If one is so inclined into calling major tops and bottoms in the markets it will become quickly apparent that with some practice, calling bottoms is much easier than calling tops. In recent times the March 2009 and October 2010 bottoms were on a relative scale much easier to call and much easier to handle than the July 2007 and May 2011 tops. A couple of things are at play in these scenarios: 1) most investors are either long all the time or get long well before the bottom, this leaves little competition for action on the real bottom day, a few people step in and away the market goes, and 2) most investors are never looking for a top and keep buying in spite of obvious warnings, making the decline always appear as a big surprise to them.
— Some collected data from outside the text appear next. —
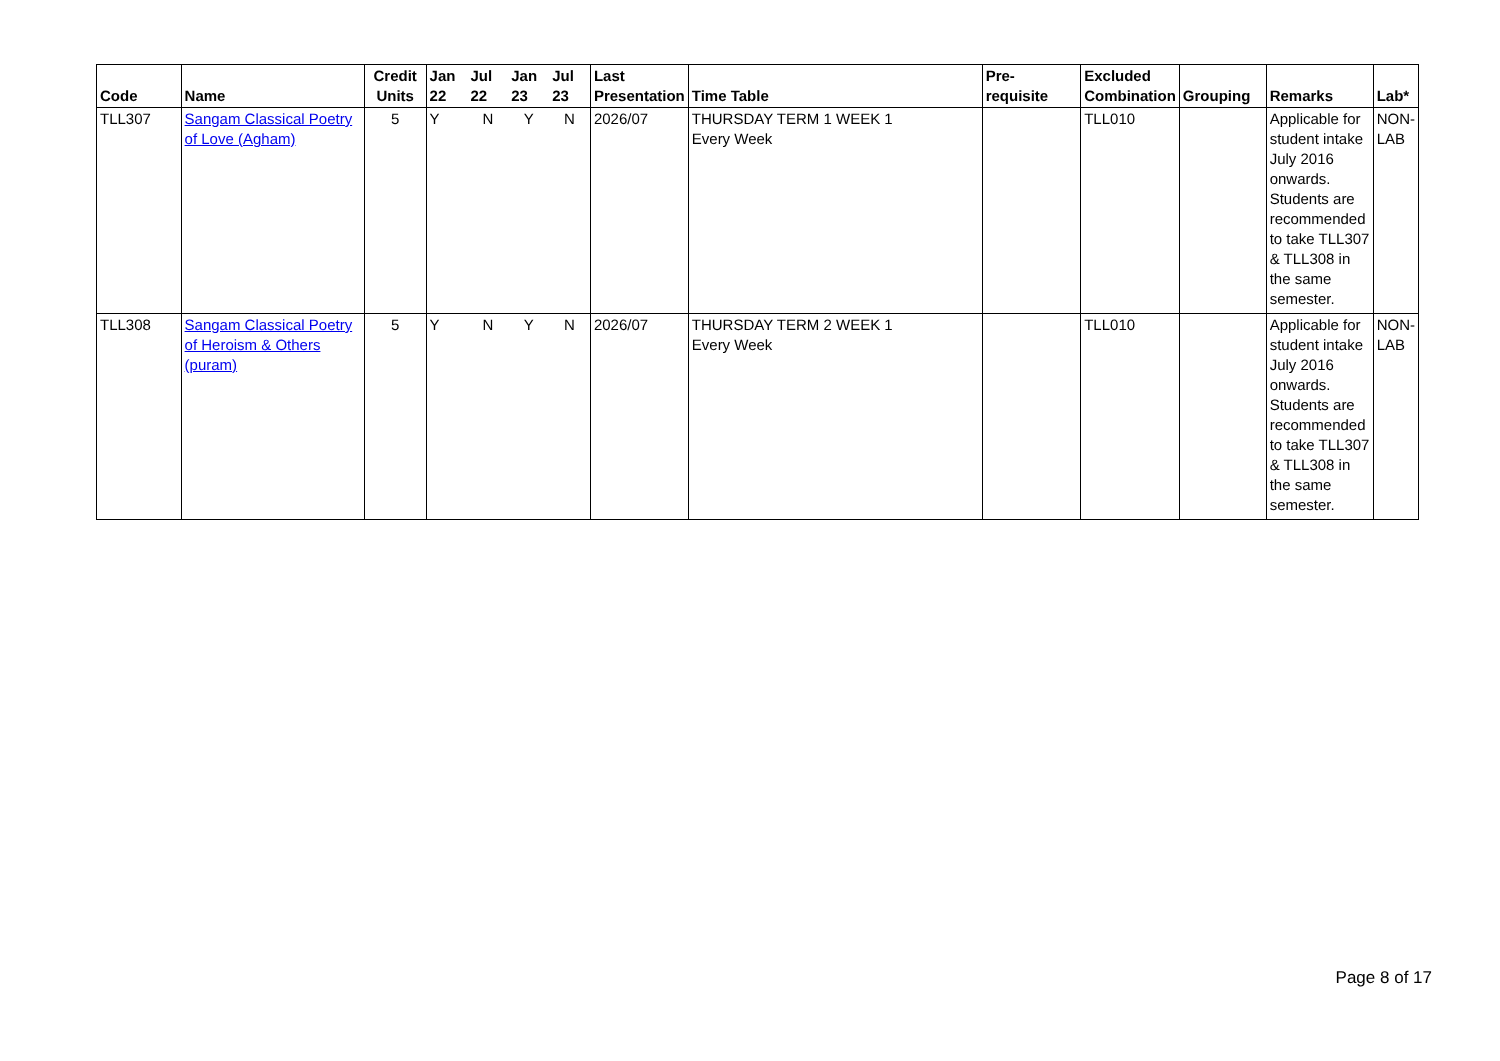| Code | Name | Credit Units | Jan 22 | Jul 22 | Jan 23 | Jul 23 | Last Presentation | Time Table | Pre-requisite | Excluded Combination | Grouping | Remarks | Lab* |
| --- | --- | --- | --- | --- | --- | --- | --- | --- | --- | --- | --- | --- | --- |
| TLL307 | Sangam Classical Poetry of Love (Agham) | 5 | Y | N | Y | N | 2026/07 | THURSDAY TERM 1 WEEK 1 Every Week | | TLL010 | | Applicable for student intake July 2016 onwards. Students are recommended to take TLL307 & TLL308 in the same semester. | NON-LAB |
| TLL308 | Sangam Classical Poetry of Heroism & Others (puram) | 5 | Y | N | Y | N | 2026/07 | THURSDAY TERM 2 WEEK 1 Every Week | | TLL010 | | Applicable for student intake July 2016 onwards. Students are recommended to take TLL307 & TLL308 in the same semester. | NON-LAB |
Page 8 of 17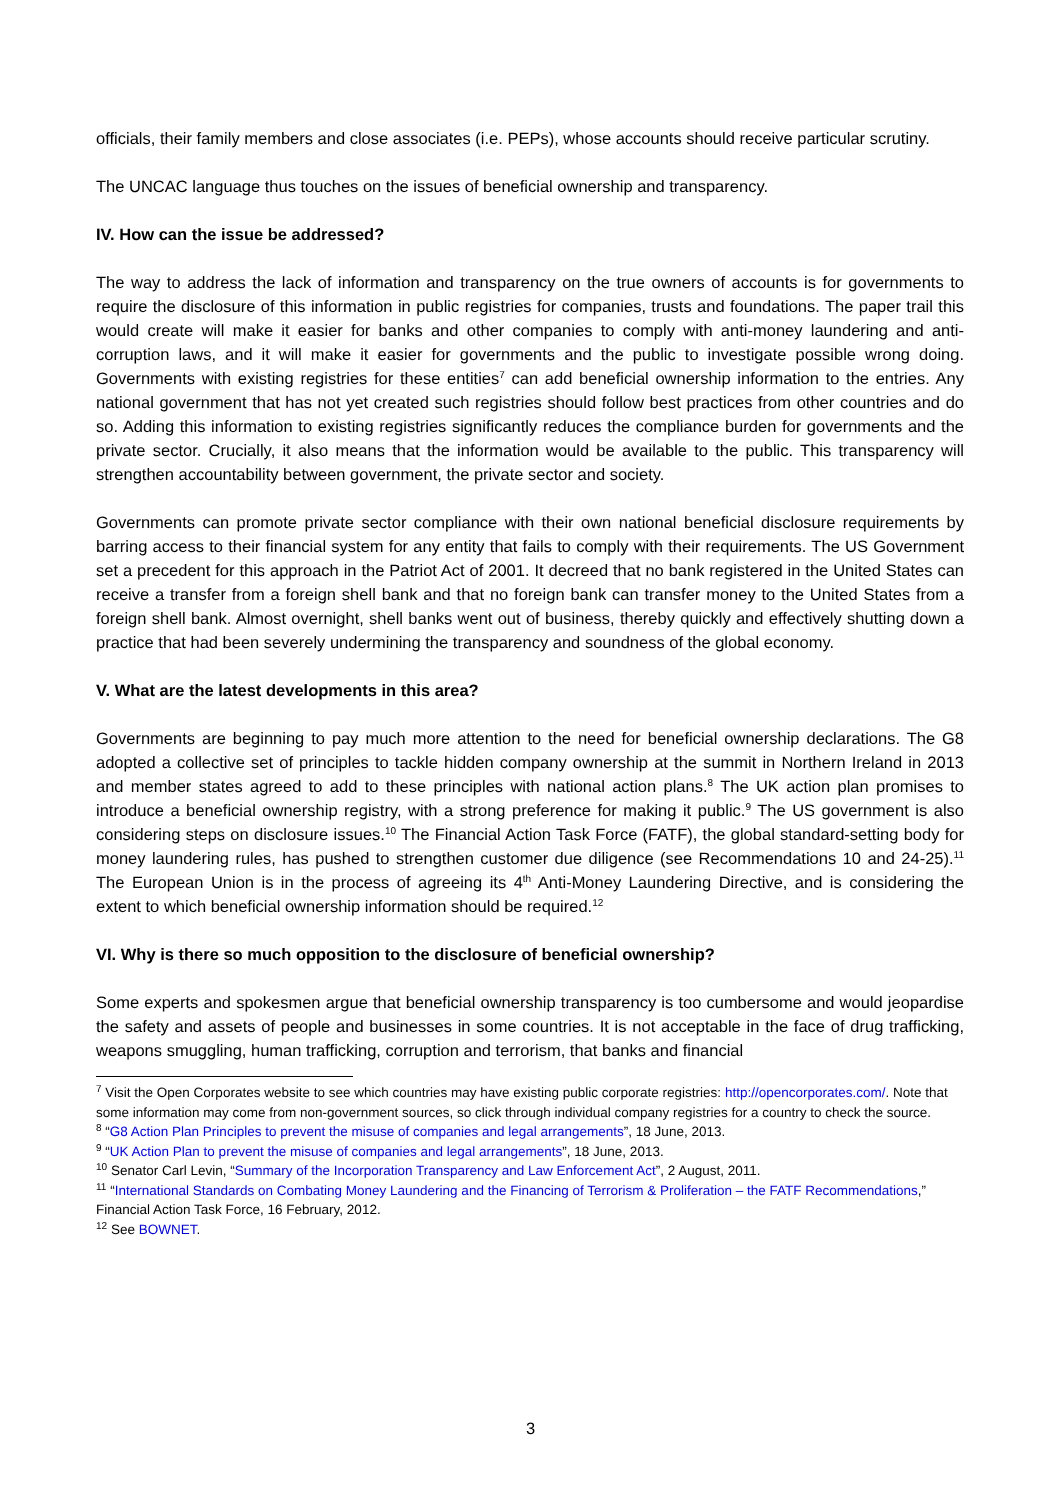officials, their family members and close associates (i.e. PEPs), whose accounts should receive particular scrutiny.
The UNCAC language thus touches on the issues of beneficial ownership and transparency.
IV. How can the issue be addressed?
The way to address the lack of information and transparency on the true owners of accounts is for governments to require the disclosure of this information in public registries for companies, trusts and foundations. The paper trail this would create will make it easier for banks and other companies to comply with anti-money laundering and anti-corruption laws, and it will make it easier for governments and the public to investigate possible wrong doing. Governments with existing registries for these entities<sup>7</sup> can add beneficial ownership information to the entries. Any national government that has not yet created such registries should follow best practices from other countries and do so. Adding this information to existing registries significantly reduces the compliance burden for governments and the private sector. Crucially, it also means that the information would be available to the public. This transparency will strengthen accountability between government, the private sector and society.
Governments can promote private sector compliance with their own national beneficial disclosure requirements by barring access to their financial system for any entity that fails to comply with their requirements. The US Government set a precedent for this approach in the Patriot Act of 2001. It decreed that no bank registered in the United States can receive a transfer from a foreign shell bank and that no foreign bank can transfer money to the United States from a foreign shell bank. Almost overnight, shell banks went out of business, thereby quickly and effectively shutting down a practice that had been severely undermining the transparency and soundness of the global economy.
V. What are the latest developments in this area?
Governments are beginning to pay much more attention to the need for beneficial ownership declarations. The G8 adopted a collective set of principles to tackle hidden company ownership at the summit in Northern Ireland in 2013 and member states agreed to add to these principles with national action plans.<sup>8</sup> The UK action plan promises to introduce a beneficial ownership registry, with a strong preference for making it public.<sup>9</sup> The US government is also considering steps on disclosure issues.<sup>10</sup> The Financial Action Task Force (FATF), the global standard-setting body for money laundering rules, has pushed to strengthen customer due diligence (see Recommendations 10 and 24-25).<sup>11</sup> The European Union is in the process of agreeing its 4<sup>th</sup> Anti-Money Laundering Directive, and is considering the extent to which beneficial ownership information should be required.<sup>12</sup>
VI. Why is there so much opposition to the disclosure of beneficial ownership?
Some experts and spokesmen argue that beneficial ownership transparency is too cumbersome and would jeopardise the safety and assets of people and businesses in some countries. It is not acceptable in the face of drug trafficking, weapons smuggling, human trafficking, corruption and terrorism, that banks and financial
<sup>7</sup> Visit the Open Corporates website to see which countries may have existing public corporate registries: http://opencorporates.com/. Note that some information may come from non-government sources, so click through individual company registries for a country to check the source.
<sup>8</sup> “G8 Action Plan Principles to prevent the misuse of companies and legal arrangements”, 18 June, 2013.
<sup>9</sup> “UK Action Plan to prevent the misuse of companies and legal arrangements”, 18 June, 2013.
<sup>10</sup> Senator Carl Levin, “Summary of the Incorporation Transparency and Law Enforcement Act”, 2 August, 2011.
<sup>11</sup> “International Standards on Combating Money Laundering and the Financing of Terrorism & Proliferation – the FATF Recommendations,” Financial Action Task Force, 16 February, 2012.
<sup>12</sup> See BOWNET.
3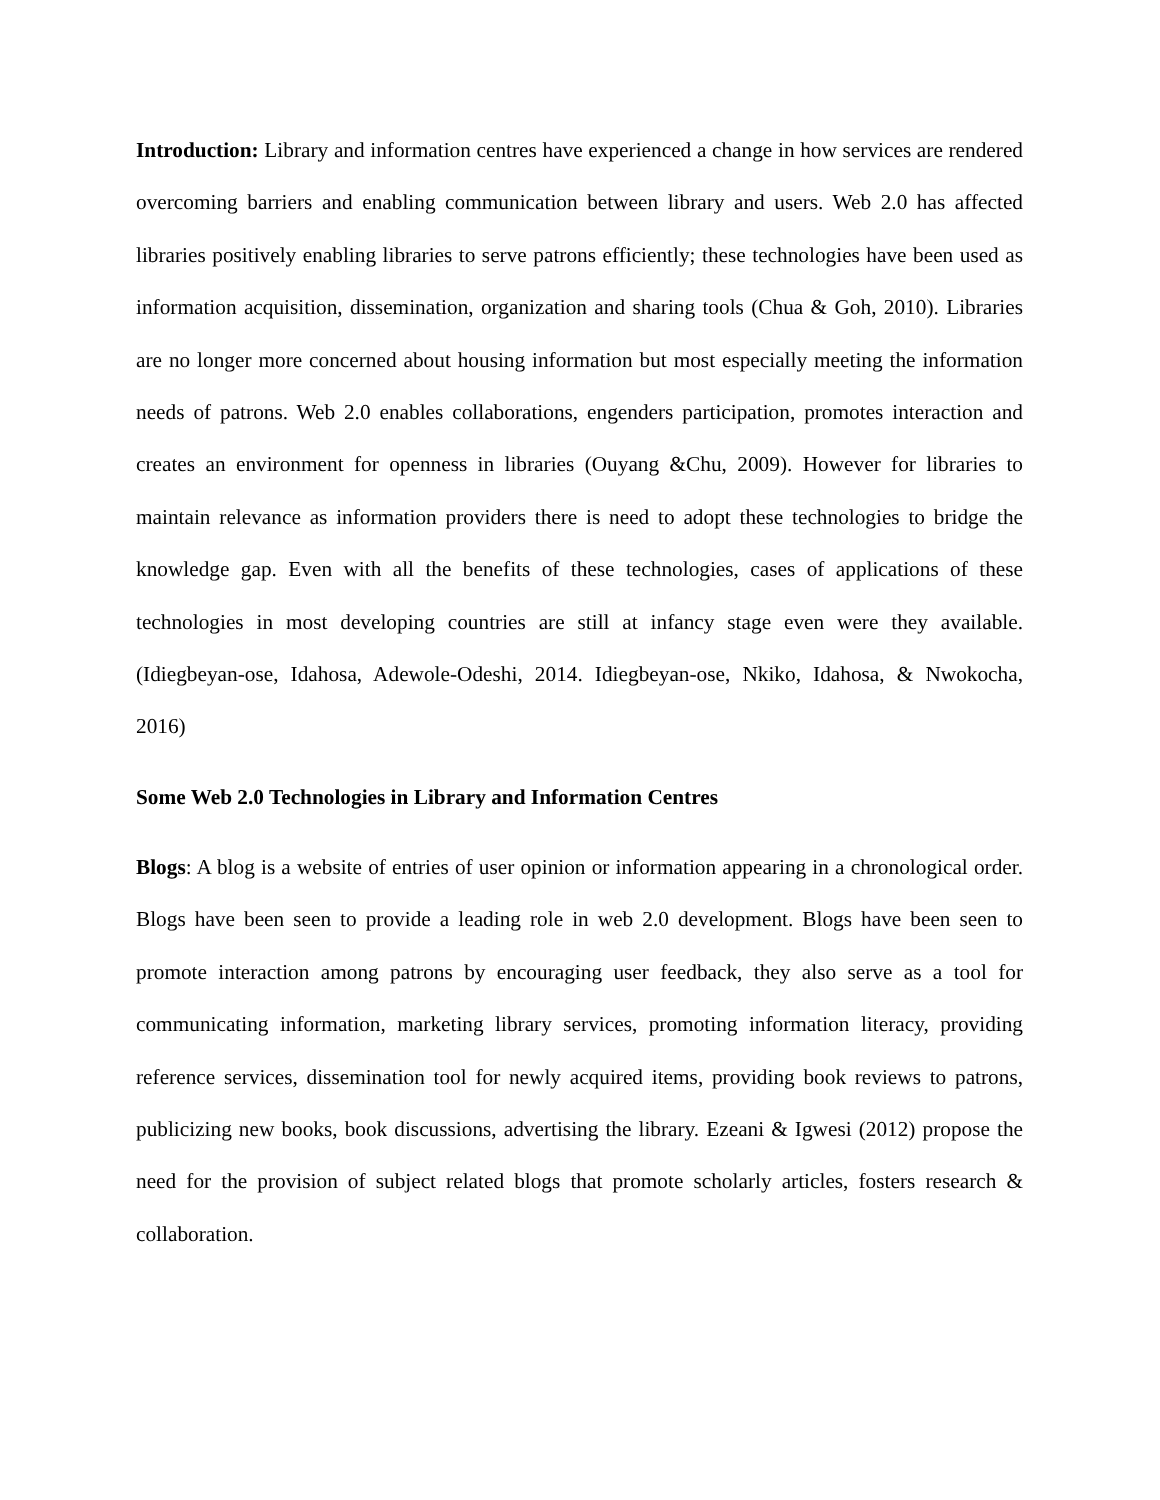Introduction: Library and information centres have experienced a change in how services are rendered overcoming barriers and enabling communication between library and users. Web 2.0 has affected libraries positively enabling libraries to serve patrons efficiently; these technologies have been used as information acquisition, dissemination, organization and sharing tools (Chua & Goh, 2010). Libraries are no longer more concerned about housing information but most especially meeting the information needs of patrons. Web 2.0 enables collaborations, engenders participation, promotes interaction and creates an environment for openness in libraries (Ouyang &Chu, 2009). However for libraries to maintain relevance as information providers there is need to adopt these technologies to bridge the knowledge gap. Even with all the benefits of these technologies, cases of applications of these technologies in most developing countries are still at infancy stage even were they available. (Idiegbeyan-ose, Idahosa, Adewole-Odeshi, 2014. Idiegbeyan-ose, Nkiko, Idahosa, & Nwokocha, 2016)
Some Web 2.0 Technologies in Library and Information Centres
Blogs: A blog is a website of entries of user opinion or information appearing in a chronological order. Blogs have been seen to provide a leading role in web 2.0 development. Blogs have been seen to promote interaction among patrons by encouraging user feedback, they also serve as a tool for communicating information, marketing library services, promoting information literacy, providing reference services, dissemination tool for newly acquired items, providing book reviews to patrons, publicizing new books, book discussions, advertising the library. Ezeani & Igwesi (2012) propose the need for the provision of subject related blogs that promote scholarly articles, fosters research & collaboration.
When we look at the details of these tops and bottoms using weekly data we see that it took almost a year between the top in the week of July 20, 2007 and the week that the market dropped 20 percent in the week of July 11, 2008. The top in the week of May 6 2011 was not realized with a 20 percent drop until five months later in the week of October 7 2011. Looking at the bottoms, however, we see how fast everyone piles on after the market starts up. The rally after the bottom in the week of March 6 2009 took only 21 days until the week of March 27, 2009 to see a 20 percent rally and the bottom in the week of October 7, 2011 also took only 21 days to realize by being up 20 percent in the week of October 28, 2011.
The point is, tops happen and the market and CNBC don’t realize it until much of the damage has already happened. The current situation is even more problematic, the top appeared to occur on March 27, 2012, we are out almost a month and there is little unanimity of whether that was a top, and history says that is normal. Part of the problem is that since 1987, the FED has been very involved in markets and while they cannot keep the eventual sell-off from happening they do make it difficult to call the eventual moves.